= To do =
Where the records below reach the line containing "Proof. This lemma", start transcribing, and end with the line containing "Lipschitz continuity |", exactly and with nothing else added.

= Records shown =
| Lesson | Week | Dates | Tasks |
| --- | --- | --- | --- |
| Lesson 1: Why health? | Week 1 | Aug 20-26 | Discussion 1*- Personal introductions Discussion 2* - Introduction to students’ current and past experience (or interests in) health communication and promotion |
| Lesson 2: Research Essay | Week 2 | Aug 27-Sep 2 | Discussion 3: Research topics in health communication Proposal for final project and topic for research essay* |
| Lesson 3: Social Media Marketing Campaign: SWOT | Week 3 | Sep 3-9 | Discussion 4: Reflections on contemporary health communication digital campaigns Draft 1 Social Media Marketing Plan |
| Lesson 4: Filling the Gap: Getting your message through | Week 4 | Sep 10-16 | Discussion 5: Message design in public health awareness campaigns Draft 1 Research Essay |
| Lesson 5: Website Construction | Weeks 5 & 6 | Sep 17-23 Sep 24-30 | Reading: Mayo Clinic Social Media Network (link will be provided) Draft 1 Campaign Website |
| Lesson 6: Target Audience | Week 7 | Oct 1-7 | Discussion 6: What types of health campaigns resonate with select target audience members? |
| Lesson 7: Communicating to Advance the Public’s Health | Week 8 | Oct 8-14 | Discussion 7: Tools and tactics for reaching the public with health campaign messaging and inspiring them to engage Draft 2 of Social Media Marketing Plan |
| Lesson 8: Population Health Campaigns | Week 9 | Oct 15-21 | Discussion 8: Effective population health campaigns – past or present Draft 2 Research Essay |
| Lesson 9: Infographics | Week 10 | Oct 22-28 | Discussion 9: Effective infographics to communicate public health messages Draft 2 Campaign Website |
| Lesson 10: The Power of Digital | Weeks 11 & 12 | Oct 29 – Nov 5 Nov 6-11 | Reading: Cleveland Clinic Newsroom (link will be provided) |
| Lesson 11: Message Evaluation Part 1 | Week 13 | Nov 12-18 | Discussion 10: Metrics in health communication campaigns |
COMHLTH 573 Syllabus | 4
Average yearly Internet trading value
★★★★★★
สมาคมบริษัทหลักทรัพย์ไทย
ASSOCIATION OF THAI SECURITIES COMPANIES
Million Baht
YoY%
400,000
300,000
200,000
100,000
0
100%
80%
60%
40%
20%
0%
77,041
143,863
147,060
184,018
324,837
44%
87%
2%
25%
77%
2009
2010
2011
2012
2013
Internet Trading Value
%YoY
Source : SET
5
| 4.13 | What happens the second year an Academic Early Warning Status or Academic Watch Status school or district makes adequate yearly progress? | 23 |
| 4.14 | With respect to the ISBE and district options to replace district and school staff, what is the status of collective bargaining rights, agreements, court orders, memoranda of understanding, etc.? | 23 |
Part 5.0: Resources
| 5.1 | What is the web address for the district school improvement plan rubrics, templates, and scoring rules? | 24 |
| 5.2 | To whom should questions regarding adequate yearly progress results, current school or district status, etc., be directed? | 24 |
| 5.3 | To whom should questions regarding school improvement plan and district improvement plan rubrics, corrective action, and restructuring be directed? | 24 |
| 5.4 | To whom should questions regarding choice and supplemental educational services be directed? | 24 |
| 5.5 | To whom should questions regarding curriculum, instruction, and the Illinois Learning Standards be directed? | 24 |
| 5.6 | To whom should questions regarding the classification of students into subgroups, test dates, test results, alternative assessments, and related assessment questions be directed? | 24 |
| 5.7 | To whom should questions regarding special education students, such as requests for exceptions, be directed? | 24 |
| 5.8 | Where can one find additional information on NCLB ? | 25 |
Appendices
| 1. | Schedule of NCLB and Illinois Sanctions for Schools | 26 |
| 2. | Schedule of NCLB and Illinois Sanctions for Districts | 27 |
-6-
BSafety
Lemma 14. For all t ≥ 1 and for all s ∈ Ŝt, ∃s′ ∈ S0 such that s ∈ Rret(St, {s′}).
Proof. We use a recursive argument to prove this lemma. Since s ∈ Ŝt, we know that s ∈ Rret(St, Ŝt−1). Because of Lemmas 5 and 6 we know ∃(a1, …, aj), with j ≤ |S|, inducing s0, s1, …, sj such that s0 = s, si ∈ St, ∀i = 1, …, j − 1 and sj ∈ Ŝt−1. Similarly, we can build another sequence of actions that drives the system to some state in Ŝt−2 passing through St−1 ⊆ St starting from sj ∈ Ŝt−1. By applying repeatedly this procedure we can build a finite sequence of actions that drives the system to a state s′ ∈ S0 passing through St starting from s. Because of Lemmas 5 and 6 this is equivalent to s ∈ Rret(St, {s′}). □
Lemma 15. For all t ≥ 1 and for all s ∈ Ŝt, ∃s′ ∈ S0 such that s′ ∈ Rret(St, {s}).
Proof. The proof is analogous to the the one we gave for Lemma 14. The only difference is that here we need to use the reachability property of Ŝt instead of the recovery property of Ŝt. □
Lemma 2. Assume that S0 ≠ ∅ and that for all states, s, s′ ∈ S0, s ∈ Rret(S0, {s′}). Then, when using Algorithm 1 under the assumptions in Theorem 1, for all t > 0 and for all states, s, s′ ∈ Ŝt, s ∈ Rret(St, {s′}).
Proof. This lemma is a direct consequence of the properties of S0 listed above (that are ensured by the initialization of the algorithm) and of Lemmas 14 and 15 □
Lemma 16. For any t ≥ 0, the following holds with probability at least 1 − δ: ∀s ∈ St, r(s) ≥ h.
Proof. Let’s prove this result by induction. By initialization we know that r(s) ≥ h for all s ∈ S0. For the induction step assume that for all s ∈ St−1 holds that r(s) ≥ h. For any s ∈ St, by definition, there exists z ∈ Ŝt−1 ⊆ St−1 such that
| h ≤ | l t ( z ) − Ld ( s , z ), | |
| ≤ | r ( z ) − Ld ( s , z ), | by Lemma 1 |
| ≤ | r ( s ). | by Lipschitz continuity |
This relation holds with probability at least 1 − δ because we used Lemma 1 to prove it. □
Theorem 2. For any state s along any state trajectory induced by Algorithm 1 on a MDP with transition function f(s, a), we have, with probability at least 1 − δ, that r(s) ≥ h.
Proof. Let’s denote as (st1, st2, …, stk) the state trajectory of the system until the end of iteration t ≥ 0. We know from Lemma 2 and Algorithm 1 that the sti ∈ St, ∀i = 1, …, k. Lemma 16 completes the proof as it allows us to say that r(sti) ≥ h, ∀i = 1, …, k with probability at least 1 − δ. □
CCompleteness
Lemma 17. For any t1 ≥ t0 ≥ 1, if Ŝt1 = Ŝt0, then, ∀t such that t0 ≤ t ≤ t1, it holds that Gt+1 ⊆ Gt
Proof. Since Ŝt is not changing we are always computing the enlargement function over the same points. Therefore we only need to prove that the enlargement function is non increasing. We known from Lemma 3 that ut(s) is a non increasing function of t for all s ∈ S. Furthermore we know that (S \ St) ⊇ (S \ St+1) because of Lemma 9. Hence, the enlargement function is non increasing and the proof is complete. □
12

= Your response =
Proof. This lemma is a direct consequence of the properties of S0 listed above (that are ensured by the initialization of the algorithm) and of Lemmas 14 and 15 □
Lemma 16. For any t ≥ 0, the following holds with probability at least 1 − δ: ∀s ∈ St, r(s) ≥ h.
Proof. Let’s prove this result by induction. By initialization we know that r(s) ≥ h for all s ∈ S0. For the induction step assume that for all s ∈ St−1 holds that r(s) ≥ h. For any s ∈ St, by definition, there exists z ∈ Ŝt−1 ⊆ St−1 such that
| h ≤ | l t ( z ) − Ld ( s , z ), | |
| ≤ | r ( z ) − Ld ( s , z ), | by Lemma 1 |
| ≤ | r ( s ). | by Lipschitz continuity |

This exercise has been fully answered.